Restaurant owner scammed by Fyre Festival raises $175,000 in crowdfunding

Ben Arnold
Maryann Rolle (Credit: Netflix)

A restaurant owner in the Bahamas who lost her $50,000 life savings thanks to the ill-feted Fyre Festival event, has so far landed $175,000 in a crowdfunding drive.

Maryann Rolle, who was featured in the recently-released Netflix documentary Fyre: The Greatest Party That Never Happened, is the owner of the Exuma Point Bar and Grille with her husband Elvis.

The couple lost tens of thousands of dollars when the organisers of the event, which went horribly wrong in the summer of 2017, fled the island and failed to pay her and hundreds of others for their work.

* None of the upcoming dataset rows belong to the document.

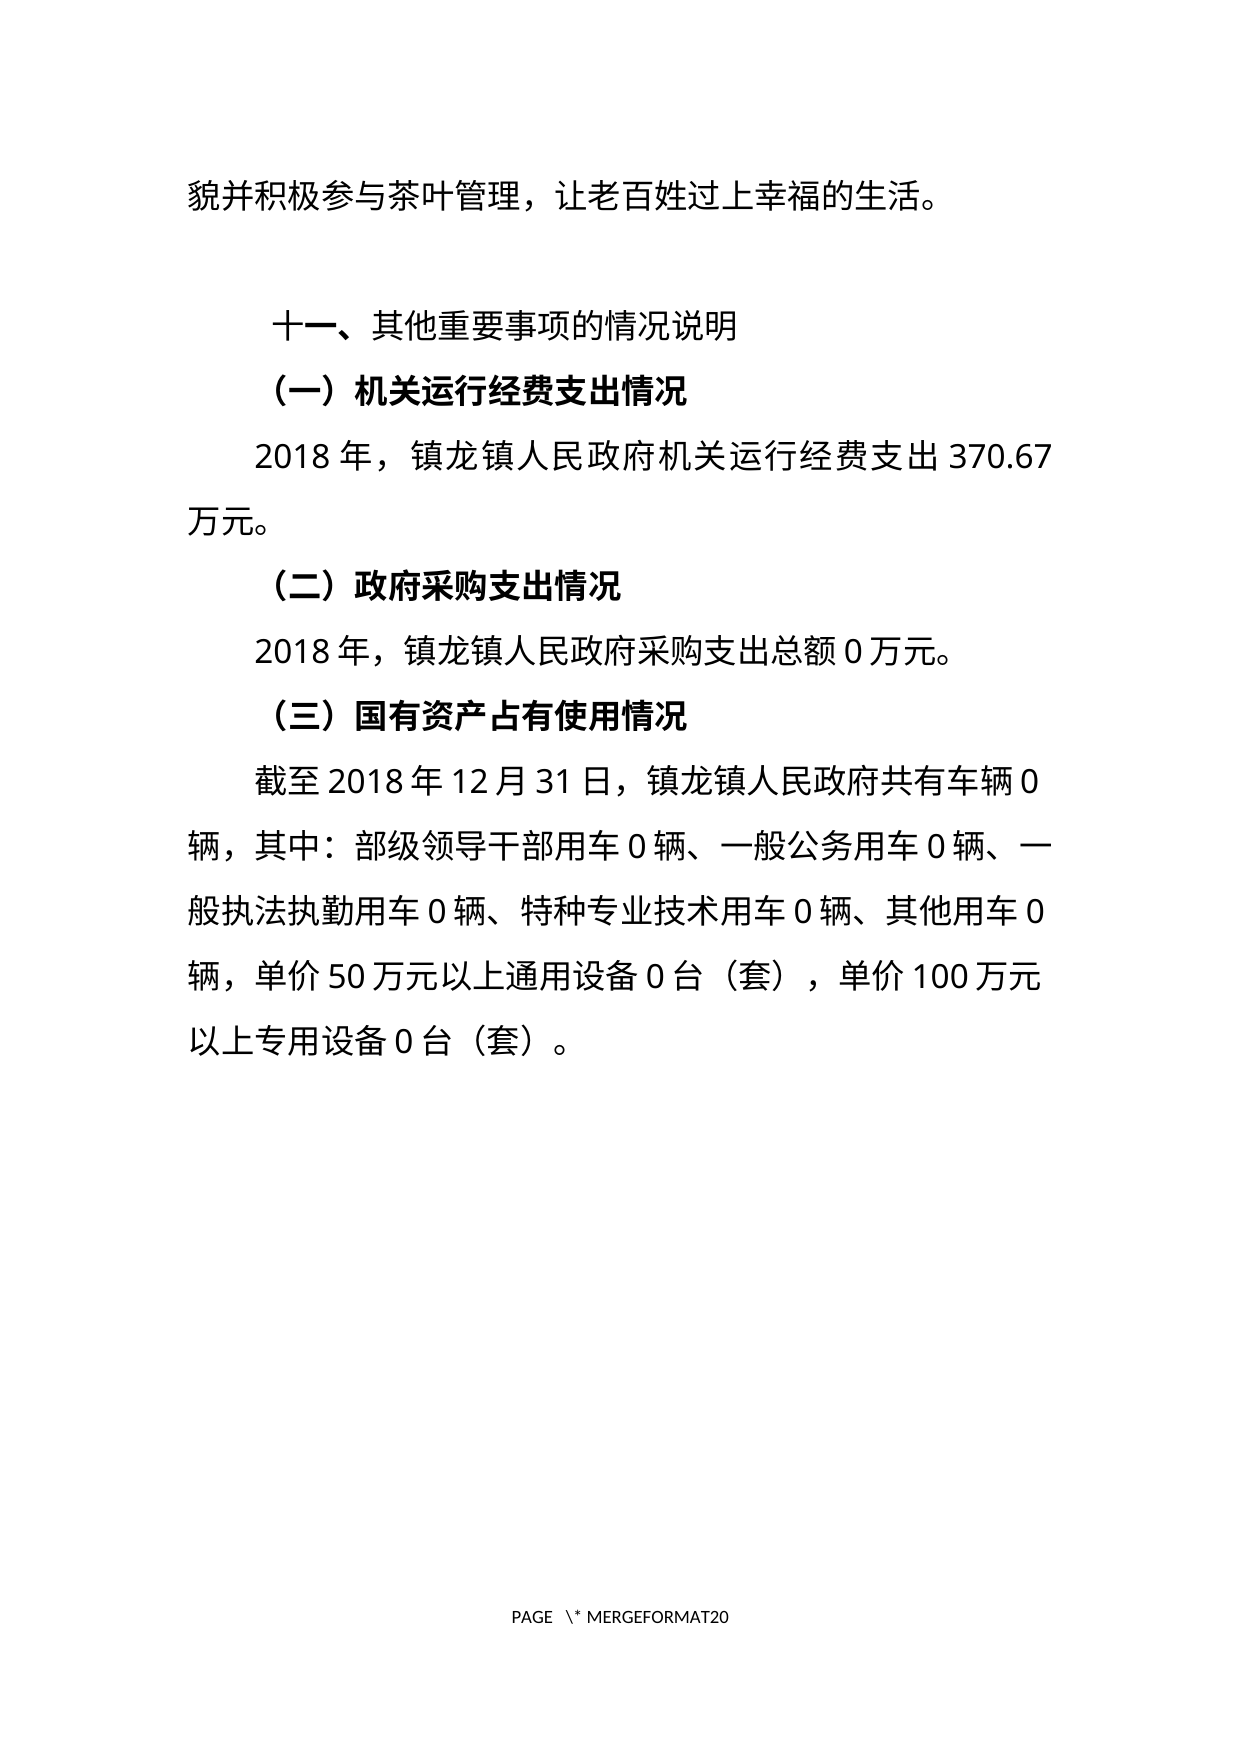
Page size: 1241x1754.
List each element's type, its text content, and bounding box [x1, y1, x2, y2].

text 2018年，镇龙镇人民政府采购支出总额0万元。 [187, 617, 1053, 682]
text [187, 162, 1053, 227]
text （一）机关运行经费支出情况 [187, 357, 1053, 422]
text 十一、其他重要事项的情况说明 [187, 292, 1053, 357]
text （三）国有资产占有使用情况 [187, 682, 1053, 747]
text 截至2018年12月31日，镇龙镇人民政府共有车辆0辆，其中：部级领导干部用车0辆、一般公务用车0辆、一般执法执勤用车0辆、特种专业技术用车0辆、其他用车0辆，单价50万元以上通用设备0台（套），单价100万元以上专用设备0台（套）。 [187, 747, 1053, 1072]
text 2018年，镇龙镇人民政府机关运行经费支出370.67万元。 [187, 422, 1053, 552]
text （二）政府采购支出情况 [187, 552, 1053, 617]
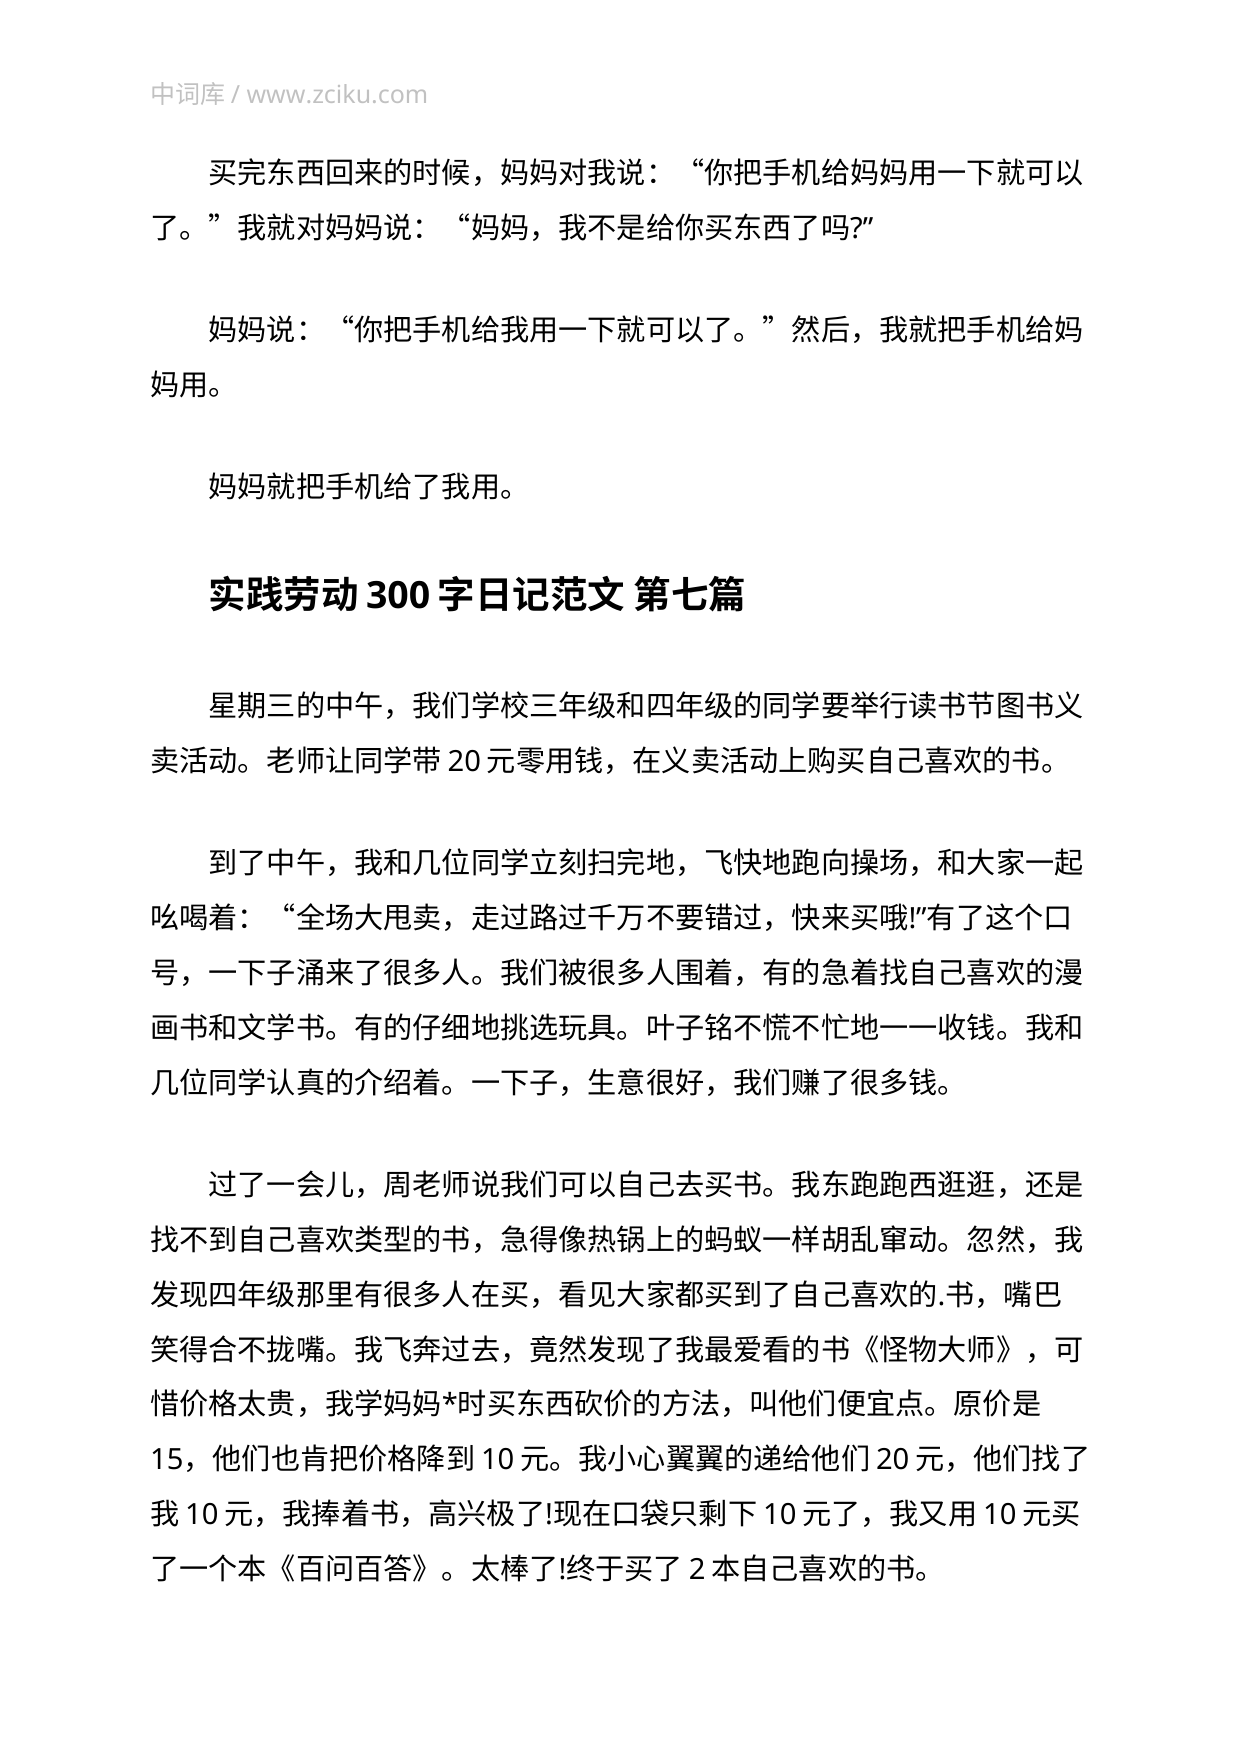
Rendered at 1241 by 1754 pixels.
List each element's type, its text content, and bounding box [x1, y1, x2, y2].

text 妈妈说：“你把手机给我用一下就可以了。”然后，我就把手机给妈妈用。 [150, 307, 1090, 404]
text 星期三的中午，我们学校三年级和四年级的同学要举行读书节图书义卖活动。老师让同学带20元零用钱，在义卖活动上购买自己喜欢的书。 [150, 683, 1090, 780]
text 过了一会儿，周老师说我们可以自己去买书。我东跑跑西逛逛，还是找不到自己喜欢类型的书，急得像热锅上的蚂蚁一样胡乱窜动。忽然，我发现四年级那里有很多人在买，看见大家都买到了自己喜欢的.书，嘴巴笑得合不拢嘴。我飞奔过去，竟然发现了我最爱看的书《怪物大师》，可惜价格太贵，我学妈妈*时买东西砍价的方法，叫他们便宜点。原价是15，他们也肯把价格降到10元。我小心翼翼的递给他们20元，他们找了我10元，我捧着书，高兴极了!现在口袋只剩下10元了，我又用10元买了一个本《百问百答》。太棒了!终于买了2本自己喜欢的书。 [150, 1161, 1090, 1588]
text 妈妈就把手机给了我用。 [150, 463, 1090, 506]
text 到了中午，我和几位同学立刻扫完地，飞快地跑向操场，和大家一起吆喝着：“全场大甩卖，走过路过千万不要错过，快来买哦!”有了这个口号，一下子涌来了很多人。我们被很多人围着，有的急着找自己喜欢的漫画书和文学书。有的仔细地挑选玩具。叶子铭不慌不忙地一一收钱。我和几位同学认真的介绍着。一下子，生意很好，我们赚了很多钱。 [150, 840, 1090, 1102]
text 买完东西回来的时候，妈妈对我说：“你把手机给妈妈用一下就可以了。”我就对妈妈说：“妈妈，我不是给你买东西了吗?” [150, 150, 1090, 247]
text 实践劳动300字日记范文 第七篇 [150, 565, 1090, 620]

In an appeal on GoFundMe, she said: “It has been an unforgettable experience catering to the organizers of Fyre Festival. Back in April 2017 I pushed myself to the limit catering no less than a 1000 meals per day.

“Breakfast, lunch and dinner were all prepared and delivered by Exuma Point to Coco Plum Beach and Roker’s Point where the main events were scheduled to take place. Organizers would also visit my Exuma Point location to enjoy the prepared meals.

“Fyre Fest organizers were also checked into all the rooms at Exuma Point Resort.

(Credit: Netflix)

“As I make this plea it’s hard to believe and embarrassing to admit that I was not paid… I was left in a big hole! My life was changed forever, and my credit was ruined by Fyre Fest. My only resource today is to appeal for help.

“There is an old saying that goes ‘bad publicity is better than no publicity’ and I pray that whoever reads this plea is able to assist.”

And help they have, to the tune of $175,000 at the time of writing, after seeing Maryann in tears during the documentary, telling of how she had lost everything.

The event’s organiser Billy McFarland, who had intended to throw the most lavish – and expensive – festival ever conceived on the island in the Bahamas, was eventually jailed for six years in 2018 for fraud.

This week, the rapper Ja Rule, who was one of the partners in the festival, made an attempt to Maryann in a post on Instagram.

However, he was quickly slammed by commenters, who reminded him of remarks he made in the Netflix movie, during which he denied events of the festival constituted ‘fraud’, but merely ‘false advertising’.

Rule has since claimed that he was scammed by McFarland too.